If you use bare threading and locks everywhere you're generally working on the assumption that when you write code that you won't make any mistakes. Whilst we all aspire to that, it's very rare that will happen. By wrapping up the locking behaviour in one place you simplify where things can go wrong. (Context handlers help, but don't help with accidental updates outside the context handler)
Obviously not every piece of code can be written as message passing and shared style which is why Kamaelia also has a simple software transactional memory (STM), which is a really neat idea with a nasty name - it's more like version control for variables - ie check out some variables, update them and commit back. If you get a clash you rinse and repeat.
Relevant links:
Europython 09 tutorial
Monthly releases
Mailing list
Examples
Example Apps
Reusable components (generator & thread)
Anyway, I hope that's a useful answer.

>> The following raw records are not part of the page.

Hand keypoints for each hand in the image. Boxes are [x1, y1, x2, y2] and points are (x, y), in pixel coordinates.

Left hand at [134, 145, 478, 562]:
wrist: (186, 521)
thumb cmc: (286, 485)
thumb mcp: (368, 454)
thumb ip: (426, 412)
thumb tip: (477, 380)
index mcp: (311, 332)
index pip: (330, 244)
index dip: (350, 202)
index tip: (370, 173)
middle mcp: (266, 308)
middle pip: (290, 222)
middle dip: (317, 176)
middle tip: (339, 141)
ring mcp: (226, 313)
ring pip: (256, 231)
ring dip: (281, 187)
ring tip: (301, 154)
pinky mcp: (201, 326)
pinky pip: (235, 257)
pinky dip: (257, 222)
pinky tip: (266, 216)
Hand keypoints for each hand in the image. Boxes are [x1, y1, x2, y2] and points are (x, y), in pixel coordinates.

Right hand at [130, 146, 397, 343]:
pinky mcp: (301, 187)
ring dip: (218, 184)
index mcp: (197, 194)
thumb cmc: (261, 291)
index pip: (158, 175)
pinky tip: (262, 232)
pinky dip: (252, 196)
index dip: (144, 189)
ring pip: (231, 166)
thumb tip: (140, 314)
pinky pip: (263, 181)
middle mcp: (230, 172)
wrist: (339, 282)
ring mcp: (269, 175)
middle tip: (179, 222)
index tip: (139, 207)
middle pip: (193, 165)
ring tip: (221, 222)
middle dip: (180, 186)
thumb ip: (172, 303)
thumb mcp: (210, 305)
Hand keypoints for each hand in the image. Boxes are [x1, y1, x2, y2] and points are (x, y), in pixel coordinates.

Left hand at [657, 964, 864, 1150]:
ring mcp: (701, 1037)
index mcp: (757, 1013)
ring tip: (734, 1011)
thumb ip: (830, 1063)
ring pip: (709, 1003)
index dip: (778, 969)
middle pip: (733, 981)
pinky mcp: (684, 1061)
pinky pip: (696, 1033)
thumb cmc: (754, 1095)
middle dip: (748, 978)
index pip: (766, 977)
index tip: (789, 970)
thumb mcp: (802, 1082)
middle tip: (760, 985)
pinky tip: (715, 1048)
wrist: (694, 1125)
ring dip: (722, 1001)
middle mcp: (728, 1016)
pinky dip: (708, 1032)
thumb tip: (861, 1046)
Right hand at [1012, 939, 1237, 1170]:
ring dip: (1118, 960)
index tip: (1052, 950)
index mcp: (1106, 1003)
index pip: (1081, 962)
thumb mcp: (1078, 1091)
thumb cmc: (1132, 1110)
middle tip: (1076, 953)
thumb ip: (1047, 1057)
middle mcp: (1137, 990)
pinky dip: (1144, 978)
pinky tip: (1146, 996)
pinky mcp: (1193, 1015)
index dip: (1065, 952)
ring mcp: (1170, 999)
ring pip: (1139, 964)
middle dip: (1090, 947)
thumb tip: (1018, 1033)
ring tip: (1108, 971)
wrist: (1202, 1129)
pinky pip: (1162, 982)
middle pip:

FWIW, the core reason behind Kamaelia's setup is to make concurrency safer & easier to use in python systems, without the tail wagging the dog. (ie the big bucket of components
I can understand why the other Kamaelia answer was modded down, since even to me it looks more like an ad than an answer. As the author of Kamaelia it's nice to see enthusiasm though I hope this contains a bit more relevant content :-)
And that's my way of saying, please take the caveat that this answer is by definition biased, but for me, Kamaelia's aim is to try and wrap what is IMO best practice. I'd suggest trying a few systems out, and seeing which works for you. (also if this is inappropriate for stack overflow, sorry - I'm new to this forum :-)
I would use the Microthreads (Tasklets) of Stackless Python, if I had to use threads at all.
A whole online game (massivly multiplayer) is build around Stackless and its multithreading principle -- since the original is just to slow for the massivly multiplayer property of the game.
Threads in CPython are widely discouraged. One reason is the GIL -- a global interpreter lock -- that serializes threading for many parts of the execution. My experiance is, that it is really difficult to create fast applications this way. My example codings where all slower with threading -- with one core (but many waits for input should have made some performance boosts possible).
With CPython, rather use seperate processes if possible.
If you really want to get your hands dirty, you can try using generators to fake coroutines. It probably isn't the most efficient in terms of work involved, but coroutines do offer you very fine control of co-operative multitasking rather than pre-emptive multitasking you'll find elsewhere.
One advantage you'll find is that by and large, you will not need locks or mutexes when using co-operative multitasking, but the more important advantage for me was the nearly-zero switching speed between "threads". Of course, Stackless Python is said to be very good for that as well; and then there's Erlang, if it doesn't have to be Python.
Probably the biggest disadvantage in co-operative multitasking is the general lack of workaround for blocking I/O. And in the faked coroutines, you'll also encounter the issue that you can't switch "threads" from anything but the top level of the stack within a thread.
After you've made an even slightly complex application with fake coroutines, you'll really begin to appreciate the work that goes into process scheduling at the OS level.